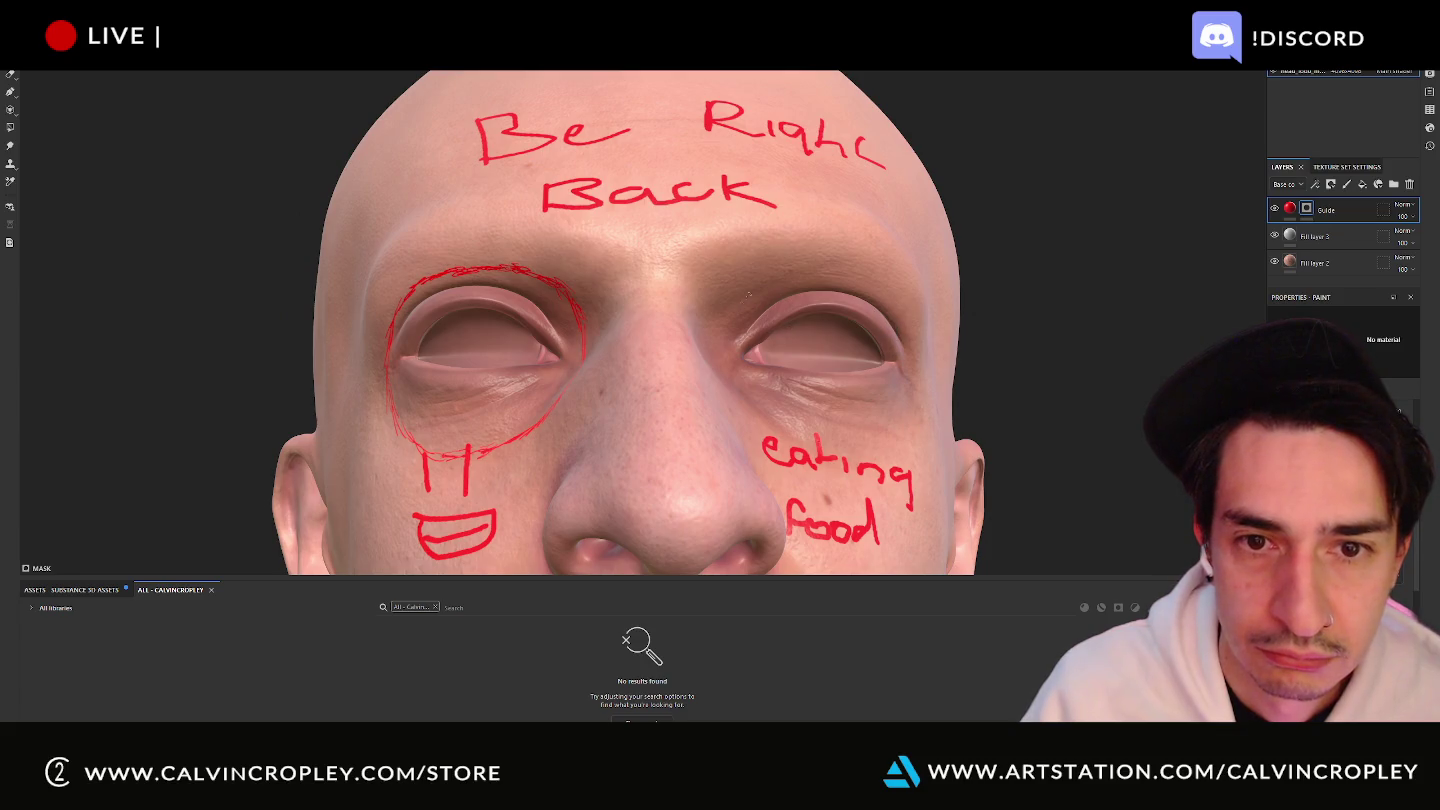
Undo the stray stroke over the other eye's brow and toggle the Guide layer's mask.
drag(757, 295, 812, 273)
☆ ☆ ☆
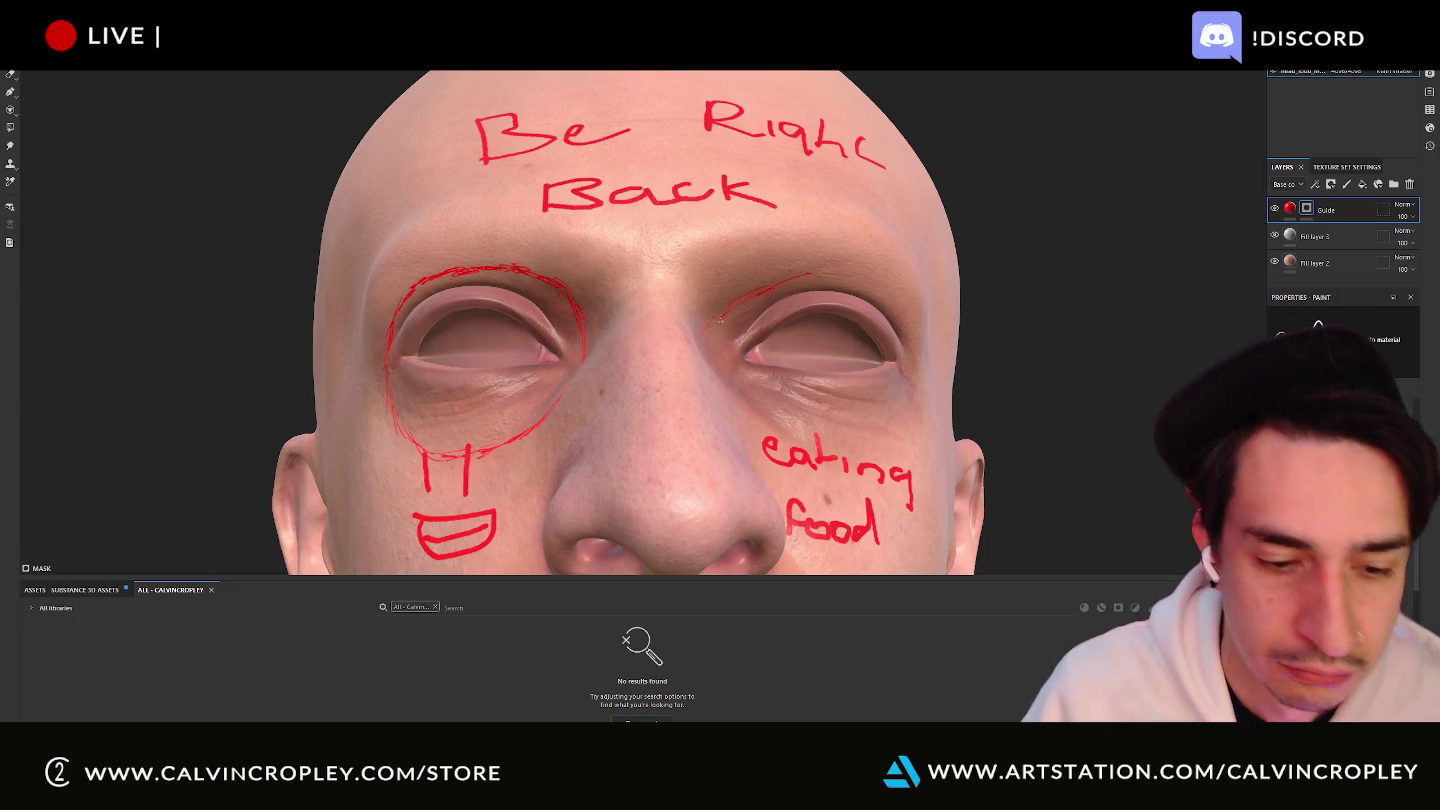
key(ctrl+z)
☆ ☆ ☆
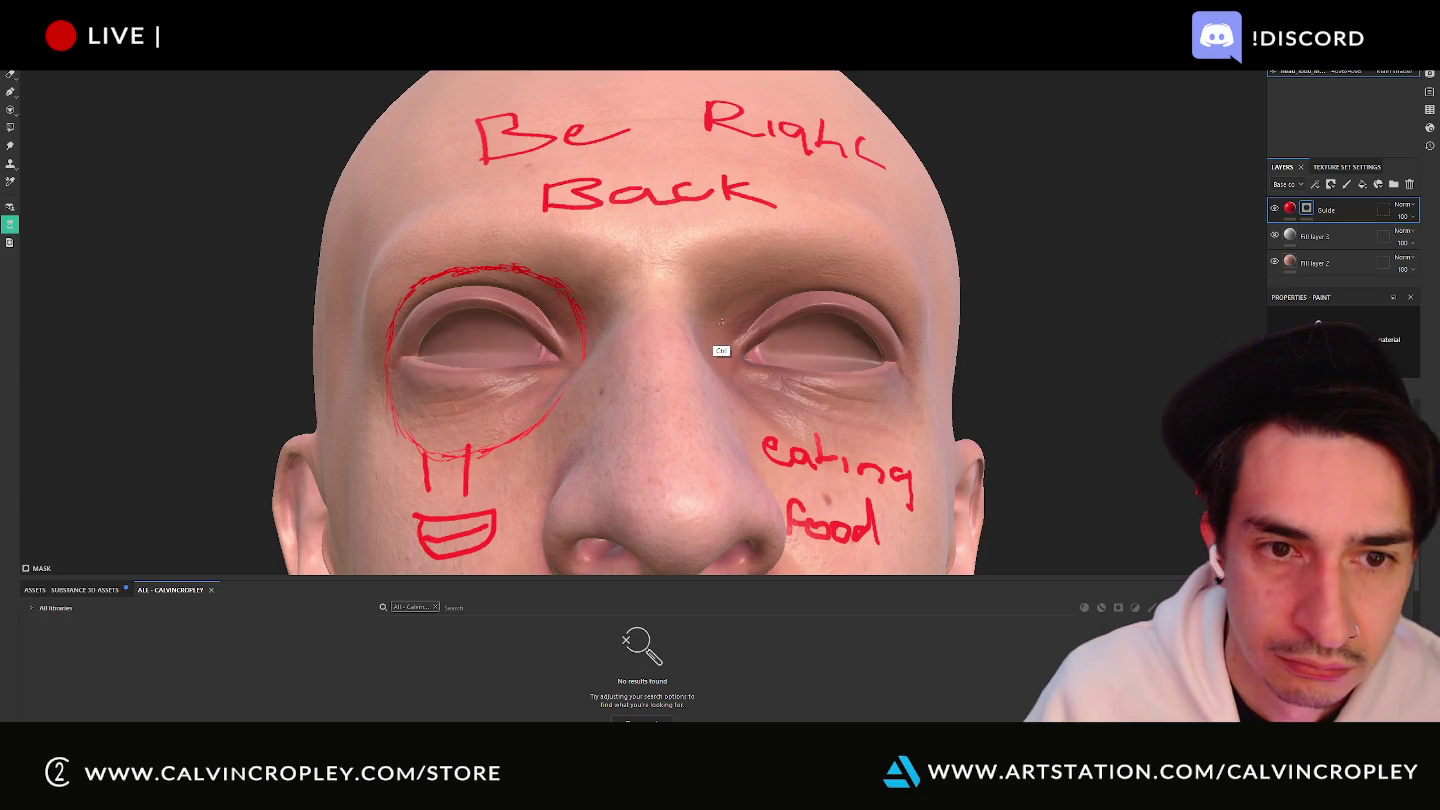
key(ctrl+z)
☆ ☆ ☆
Set down, exactly as they appear above, all lines from the one that has "Undo the stray" down to the one that has "drag(757, 295, 812, 273)", including those two and no others.

(Written answer):
Undo the stray stroke over the other eye's brow and toggle the Guide layer's mask.
drag(757, 295, 812, 273)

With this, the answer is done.